== ÉNONCÉ DU PROBLÈME 1 ==
D’après le texte sur le domaine public, de qui le domaine public naturel est-il en la dépendance ?
------ TEXTE EXTRAIT
SECTION 2 – Condition juridique
Art. 4 – Les biens du domaine public sont inaliénables, insaisissables et imprescriptibles alors même qu’ils seraient immatriculés suivant la procédure prévue par la loi sur la propriété foncière titrée.
Toute violation de cette règle est sanctionnée d’une nullité d’ordre public.
Art. 5 – Si l’aliénation comprenait à la fois des biens du domaine privé et des biens du domaine public, la nullité prévue à l’article 4 n’atteindrait que ces derniers.
Art. 6 – Les biens du domaine public sont placés en la dépendance des personnes morales visées à l’article premier qui ne peuvent en disposer librement qu’à partir du jour où ces biens cessent régulièrement de remplir leur destination ou ont fait l’objet d’un déclassement.
Art. 7 – Le droit défini sous l’article 2 se répartit de la façon suivante entre les personnes morales visées à l’article premier : a- le domaine public naturel est en la dépendance de l’Etat ; b- le domaine artificiel est en la dépendance de la personne morale dont le budget a pourvu aux frais d’acquisition, d’aménagement et d’entretien.
------------
------ ENTRÉES FOURNIES
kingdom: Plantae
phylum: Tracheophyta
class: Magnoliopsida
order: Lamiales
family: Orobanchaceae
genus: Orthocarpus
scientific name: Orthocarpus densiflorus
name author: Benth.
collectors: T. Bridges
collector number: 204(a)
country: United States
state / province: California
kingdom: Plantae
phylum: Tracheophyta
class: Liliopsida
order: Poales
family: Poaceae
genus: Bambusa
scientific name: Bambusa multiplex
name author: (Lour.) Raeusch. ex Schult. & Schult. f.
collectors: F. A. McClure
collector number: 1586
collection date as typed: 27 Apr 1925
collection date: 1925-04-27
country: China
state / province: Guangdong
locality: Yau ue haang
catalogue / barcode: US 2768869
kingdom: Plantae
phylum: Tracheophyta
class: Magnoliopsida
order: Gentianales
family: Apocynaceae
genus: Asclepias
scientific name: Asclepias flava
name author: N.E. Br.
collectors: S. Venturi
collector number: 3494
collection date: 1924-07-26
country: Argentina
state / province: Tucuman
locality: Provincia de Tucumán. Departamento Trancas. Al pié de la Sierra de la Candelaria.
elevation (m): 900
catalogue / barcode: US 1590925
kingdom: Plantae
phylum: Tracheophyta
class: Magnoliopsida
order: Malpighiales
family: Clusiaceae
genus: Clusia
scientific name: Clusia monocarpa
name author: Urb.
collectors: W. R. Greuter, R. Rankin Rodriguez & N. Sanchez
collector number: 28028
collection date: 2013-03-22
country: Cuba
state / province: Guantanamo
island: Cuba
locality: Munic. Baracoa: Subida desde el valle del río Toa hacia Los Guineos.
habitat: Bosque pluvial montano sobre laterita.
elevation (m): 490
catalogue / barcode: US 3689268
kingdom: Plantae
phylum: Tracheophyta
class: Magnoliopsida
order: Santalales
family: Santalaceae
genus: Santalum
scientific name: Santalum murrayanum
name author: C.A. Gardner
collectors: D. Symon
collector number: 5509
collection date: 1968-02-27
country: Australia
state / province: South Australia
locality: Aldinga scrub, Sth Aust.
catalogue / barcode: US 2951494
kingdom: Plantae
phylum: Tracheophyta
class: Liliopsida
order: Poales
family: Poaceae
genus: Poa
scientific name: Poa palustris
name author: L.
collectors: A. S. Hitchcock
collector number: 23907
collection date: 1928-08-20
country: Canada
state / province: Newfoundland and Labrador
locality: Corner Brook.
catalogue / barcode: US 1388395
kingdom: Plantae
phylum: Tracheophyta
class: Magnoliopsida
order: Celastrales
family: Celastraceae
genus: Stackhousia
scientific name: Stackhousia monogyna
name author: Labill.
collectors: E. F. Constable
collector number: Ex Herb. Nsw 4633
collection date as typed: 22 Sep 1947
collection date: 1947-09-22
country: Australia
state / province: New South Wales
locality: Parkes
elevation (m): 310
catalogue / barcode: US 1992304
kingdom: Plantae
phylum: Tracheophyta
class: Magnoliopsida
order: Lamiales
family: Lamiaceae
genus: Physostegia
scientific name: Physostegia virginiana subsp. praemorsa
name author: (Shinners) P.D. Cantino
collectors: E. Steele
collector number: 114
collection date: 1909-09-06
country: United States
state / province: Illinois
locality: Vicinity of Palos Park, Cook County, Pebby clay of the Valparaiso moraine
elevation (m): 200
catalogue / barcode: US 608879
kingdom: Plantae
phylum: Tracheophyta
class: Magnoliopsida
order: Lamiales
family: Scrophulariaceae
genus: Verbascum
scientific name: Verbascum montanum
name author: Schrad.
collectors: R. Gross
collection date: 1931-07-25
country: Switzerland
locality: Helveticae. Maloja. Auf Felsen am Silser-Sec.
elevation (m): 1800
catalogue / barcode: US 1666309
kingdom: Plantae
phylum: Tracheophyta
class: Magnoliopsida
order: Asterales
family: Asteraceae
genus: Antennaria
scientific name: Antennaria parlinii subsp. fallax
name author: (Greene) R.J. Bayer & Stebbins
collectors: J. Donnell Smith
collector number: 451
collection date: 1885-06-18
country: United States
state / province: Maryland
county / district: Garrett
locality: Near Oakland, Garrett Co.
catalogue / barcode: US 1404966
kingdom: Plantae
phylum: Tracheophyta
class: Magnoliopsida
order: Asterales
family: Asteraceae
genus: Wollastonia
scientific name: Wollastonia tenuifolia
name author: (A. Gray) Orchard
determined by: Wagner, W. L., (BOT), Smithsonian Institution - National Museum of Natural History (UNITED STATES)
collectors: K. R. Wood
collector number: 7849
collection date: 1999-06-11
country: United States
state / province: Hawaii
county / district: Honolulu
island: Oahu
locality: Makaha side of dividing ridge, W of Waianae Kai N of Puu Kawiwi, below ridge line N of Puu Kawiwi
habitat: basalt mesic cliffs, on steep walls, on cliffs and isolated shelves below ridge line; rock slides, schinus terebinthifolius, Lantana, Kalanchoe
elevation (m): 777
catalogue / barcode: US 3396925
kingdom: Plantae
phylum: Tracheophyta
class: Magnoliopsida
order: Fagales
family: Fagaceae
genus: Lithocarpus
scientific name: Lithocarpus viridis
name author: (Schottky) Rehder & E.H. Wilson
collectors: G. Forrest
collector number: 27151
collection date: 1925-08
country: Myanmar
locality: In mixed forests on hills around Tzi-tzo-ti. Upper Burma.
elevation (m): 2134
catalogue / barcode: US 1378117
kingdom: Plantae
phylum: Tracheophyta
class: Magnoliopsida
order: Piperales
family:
------------
== ÉNONCÉ DU PROBLÈME 2 ==
Recopiez tel quel tout ce qui figure dans les entrées, depuis la ligne contenant « scientific name: Orthocarpus densiflorus » jusqu’à la ligne contenant « name author: C.A. Gardner », ces deux lignes comprises.

== RÉPONSE COMPLÈTE 1 ==
De l’État.

== RÉPONSE COMPLÈTE 2 ==
scientific name: Orthocarpus densiflorus
name author: Benth.
collectors: T. Bridges
collector number: 204(a)
country: United States
state / province: California
kingdom: Plantae
phylum: Tracheophyta
class: Liliopsida
order: Poales
family: Poaceae
genus: Bambusa
scientific name: Bambusa multiplex
name author: (Lour.) Raeusch. ex Schult. & Schult. f.
collectors: F. A. McClure
collector number: 1586
collection date as typed: 27 Apr 1925
collection date: 1925-04-27
country: China
state / province: Guangdong
locality: Yau ue haang
catalogue / barcode: US 2768869
kingdom: Plantae
phylum: Tracheophyta
class: Magnoliopsida
order: Gentianales
family: Apocynaceae
genus: Asclepias
scientific name: Asclepias flava
name author: N.E. Br.
collectors: S. Venturi
collector number: 3494
collection date: 1924-07-26
country: Argentina
state / province: Tucuman
locality: Provincia de Tucumán. Departamento Trancas. Al pié de la Sierra de la Candelaria.
elevation (m): 900
catalogue / barcode: US 1590925
kingdom: Plantae
phylum: Tracheophyta
class: Magnoliopsida
order: Malpighiales
family: Clusiaceae
genus: Clusia
scientific name: Clusia monocarpa
name author: Urb.
collectors: W. R. Greuter, R. Rankin Rodriguez & N. Sanchez
collector number: 28028
collection date: 2013-03-22
country: Cuba
state / province: Guantanamo
island: Cuba
locality: Munic. Baracoa: Subida desde el valle del río Toa hacia Los Guineos.
habitat: Bosque pluvial montano sobre laterita.
elevation (m): 490
catalogue / barcode: US 3689268
kingdom: Plantae
phylum: Tracheophyta
class: Magnoliopsida
order: Santalales
family: Santalaceae
genus: Santalum
scientific name: Santalum murrayanum
name author: C.A. Gardner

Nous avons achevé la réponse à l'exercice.